Since John is not referring to the preparation day for Passover, and places Jesus’ crucifixion on the same day that Mark does, Friday, it follows that there is no discrepancy between the two, at least when it comes to the day on which Jesus was crucified.

In fact, all of the Gospels state that Jesus was crucified and buried on “the day of Preparation” (Matt. 27:62; Mark 16:42; Luke 23:54; John 19:14, 31, 42)—so all four agree.

What about the hour of Jesus’s crucifixion? Was it 9 am, as Mark says? Or, was John right when he said it took place at noon?

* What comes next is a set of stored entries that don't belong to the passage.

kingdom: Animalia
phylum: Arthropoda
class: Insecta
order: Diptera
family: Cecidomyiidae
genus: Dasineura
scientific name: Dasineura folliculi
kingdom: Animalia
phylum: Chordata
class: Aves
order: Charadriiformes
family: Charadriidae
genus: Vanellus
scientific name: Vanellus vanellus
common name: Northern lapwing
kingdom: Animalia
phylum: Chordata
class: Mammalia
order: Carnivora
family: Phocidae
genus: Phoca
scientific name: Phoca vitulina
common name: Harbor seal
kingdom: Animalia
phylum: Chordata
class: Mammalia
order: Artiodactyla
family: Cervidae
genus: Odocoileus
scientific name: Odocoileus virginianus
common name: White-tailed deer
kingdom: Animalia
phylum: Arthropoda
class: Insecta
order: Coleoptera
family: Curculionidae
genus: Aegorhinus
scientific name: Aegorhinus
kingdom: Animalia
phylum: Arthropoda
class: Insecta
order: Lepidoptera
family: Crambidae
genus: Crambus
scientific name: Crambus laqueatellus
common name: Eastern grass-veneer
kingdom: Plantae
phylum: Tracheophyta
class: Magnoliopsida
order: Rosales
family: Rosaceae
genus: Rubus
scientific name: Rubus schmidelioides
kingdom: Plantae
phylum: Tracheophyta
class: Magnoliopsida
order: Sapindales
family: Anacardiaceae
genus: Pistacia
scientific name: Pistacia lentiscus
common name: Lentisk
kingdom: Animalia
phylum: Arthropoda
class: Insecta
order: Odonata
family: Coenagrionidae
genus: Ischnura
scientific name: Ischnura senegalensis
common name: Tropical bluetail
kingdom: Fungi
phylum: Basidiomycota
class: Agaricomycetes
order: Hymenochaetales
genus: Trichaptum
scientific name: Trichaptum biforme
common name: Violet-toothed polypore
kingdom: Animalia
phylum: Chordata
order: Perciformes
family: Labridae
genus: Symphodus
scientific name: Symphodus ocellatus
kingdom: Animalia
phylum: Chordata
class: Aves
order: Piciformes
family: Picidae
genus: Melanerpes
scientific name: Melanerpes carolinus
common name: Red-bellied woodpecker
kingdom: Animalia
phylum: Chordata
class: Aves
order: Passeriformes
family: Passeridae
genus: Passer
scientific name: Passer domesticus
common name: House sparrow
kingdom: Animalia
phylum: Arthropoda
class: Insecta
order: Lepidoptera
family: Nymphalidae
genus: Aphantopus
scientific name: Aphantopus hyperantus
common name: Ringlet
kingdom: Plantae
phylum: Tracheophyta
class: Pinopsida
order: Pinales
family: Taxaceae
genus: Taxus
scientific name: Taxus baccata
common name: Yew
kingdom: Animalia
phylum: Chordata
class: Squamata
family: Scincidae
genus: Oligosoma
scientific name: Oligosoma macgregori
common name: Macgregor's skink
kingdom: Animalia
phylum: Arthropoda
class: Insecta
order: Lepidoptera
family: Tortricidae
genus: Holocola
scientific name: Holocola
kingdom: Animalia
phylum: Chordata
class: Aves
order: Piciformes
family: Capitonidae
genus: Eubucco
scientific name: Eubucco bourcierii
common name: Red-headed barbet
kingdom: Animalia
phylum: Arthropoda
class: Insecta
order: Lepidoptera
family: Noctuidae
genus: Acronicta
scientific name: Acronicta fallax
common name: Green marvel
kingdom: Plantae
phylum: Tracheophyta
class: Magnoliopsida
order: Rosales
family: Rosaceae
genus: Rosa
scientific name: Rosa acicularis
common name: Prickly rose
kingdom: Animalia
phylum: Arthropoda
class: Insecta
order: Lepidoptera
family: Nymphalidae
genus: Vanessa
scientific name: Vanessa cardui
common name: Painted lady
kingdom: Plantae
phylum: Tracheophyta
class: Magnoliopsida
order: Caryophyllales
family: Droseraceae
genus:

New Testament scholar Craig Blomberg explains that just as the Jews divided the twelve-hour night (sunset to sunrise) into four watches, so too they divided daylight hours (sunrise to sunset) into four three-hour increments. And they generally identified the time of events during the day by rounding up or down to the quarter hour.

For example, throughout the Synoptics, almost every time the authors speak of an hour of the day they speak of the “third,” “sixth,” and “ninth” (Matt. 20:3, 5; 27:45, 46; Mark 15:33, 34; Luke 23:44; Acts 2:15; 3:1; 10:3,9, 30; 23:23). The only exception is the parable of the tenant that receives his reward in the “eleventh” hour (Matt. 20:9). But such specificity is required by the parable.

In light of this, Blomberg concludes, “it becomes plausible to interpret Mark’s ‘third hour’ to mean any time between 9 a.m. and noon” (emphasis added). Mark just rounds down to the “third hour” whereas John rounds up to the sixth. John’s rounding up is supported by the fact that he says it was “about the sixth hour” (John 19:14).

Given that Mark and John are approximating the time of Jesus’ death, and they both approximate that time to be some time in the second quarter of the day, we can conclude there is no contradiction.

Ehrman may still reject the historical accuracy of Mark and John. But he can’t do so on the grounds that Mark and John contradict each other as to the day and hour of Jesus’ death.”